[Supplied data]
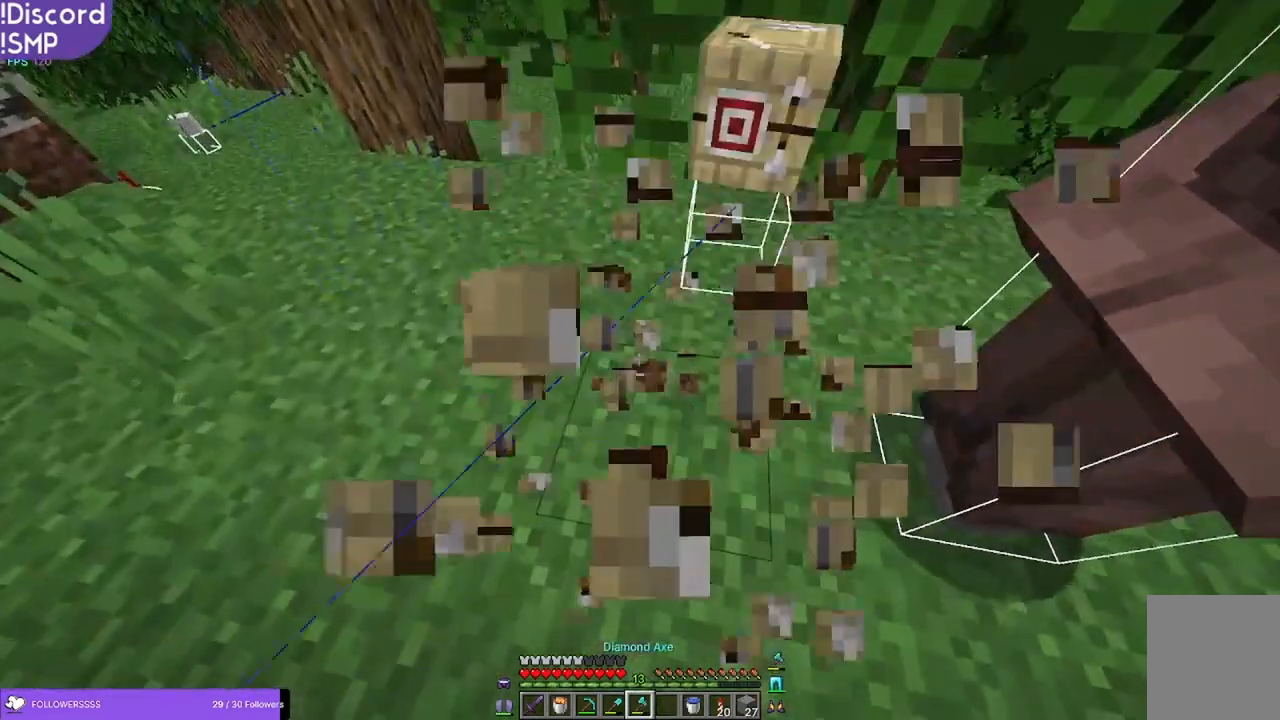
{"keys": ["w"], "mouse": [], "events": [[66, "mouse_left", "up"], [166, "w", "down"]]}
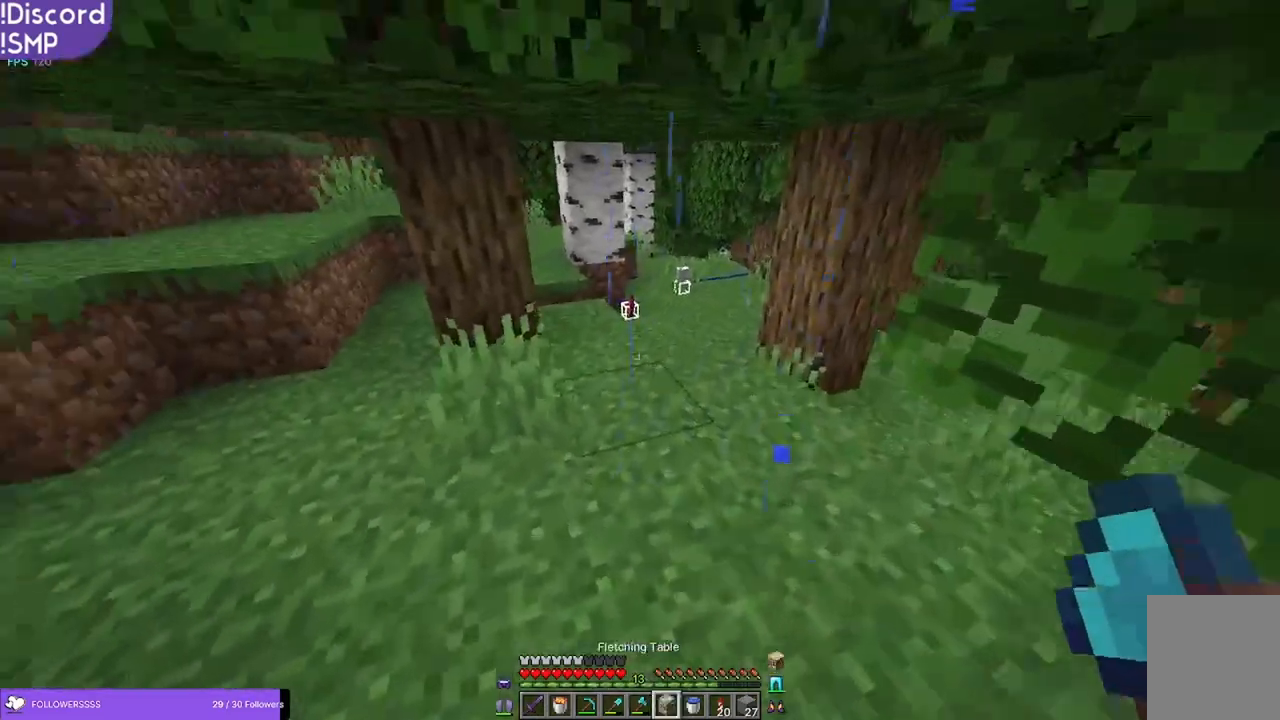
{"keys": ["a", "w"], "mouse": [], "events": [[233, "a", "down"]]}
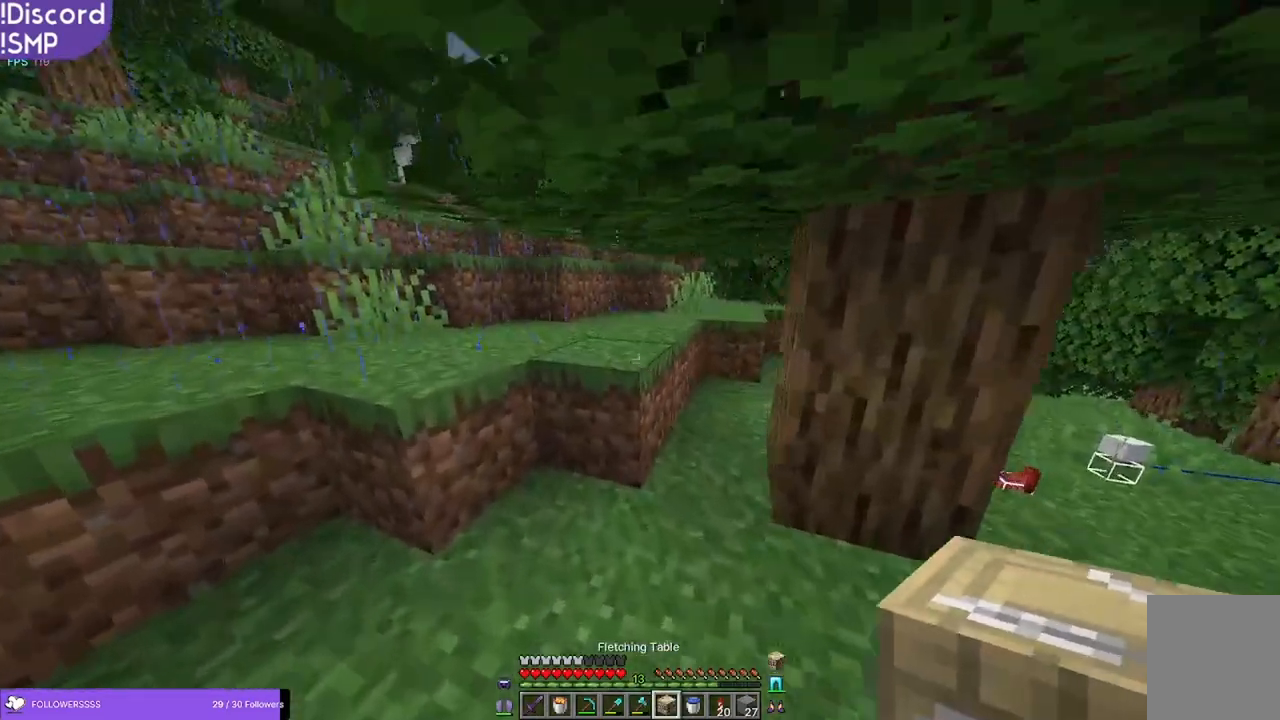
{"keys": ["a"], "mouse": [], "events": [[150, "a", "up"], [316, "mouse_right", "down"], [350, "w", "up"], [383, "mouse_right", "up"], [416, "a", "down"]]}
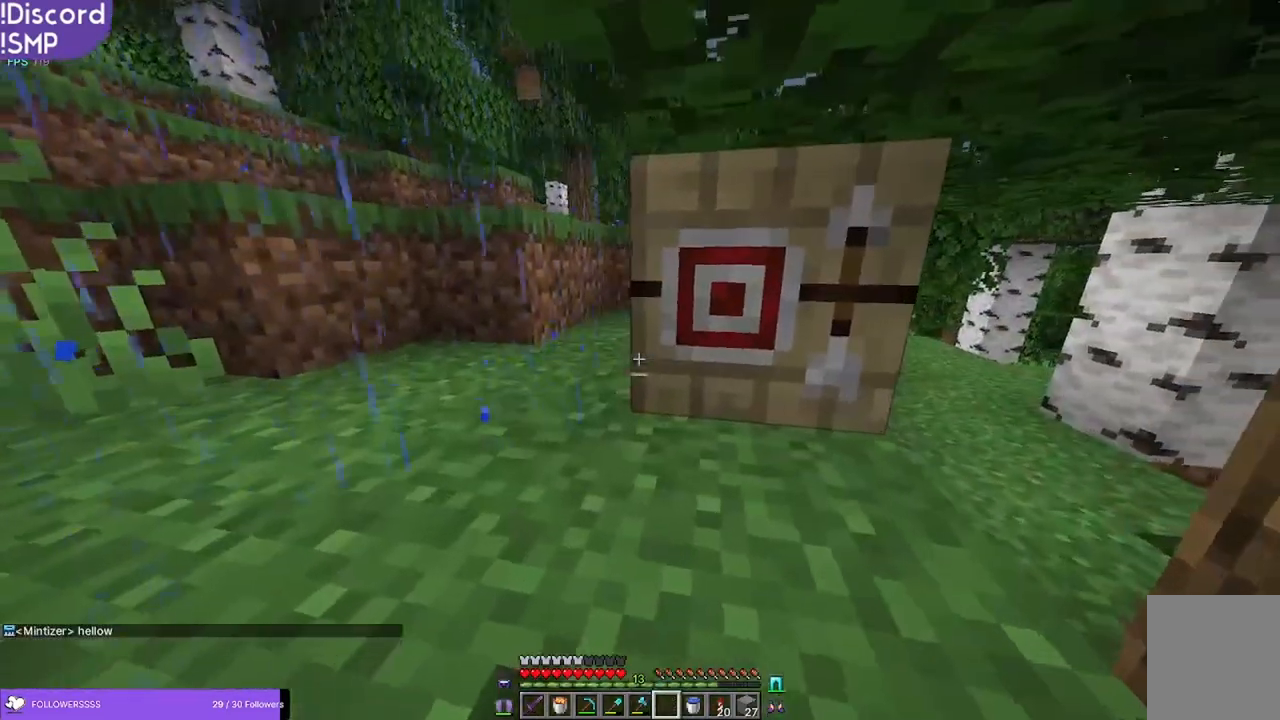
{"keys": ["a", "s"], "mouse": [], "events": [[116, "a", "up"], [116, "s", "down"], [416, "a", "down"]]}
[/Supplied data]
Exercise prompt: What is needed here is an exact repetition of the listing above, pictures excluded.

Written solution:
{"keys": ["w"], "mouse": [], "events": [[66, "mouse_left", "up"], [166, "w", "down"]]}
{"keys": ["a", "w"], "mouse": [], "events": [[233, "a", "down"]]}
{"keys": ["a"], "mouse": [], "events": [[150, "a", "up"], [316, "mouse_right", "down"], [350, "w", "up"], [383, "mouse_right", "up"], [416, "a", "down"]]}
{"keys": ["a", "s"], "mouse": [], "events": [[116, "a", "up"], [116, "s", "down"], [416, "a", "down"]]}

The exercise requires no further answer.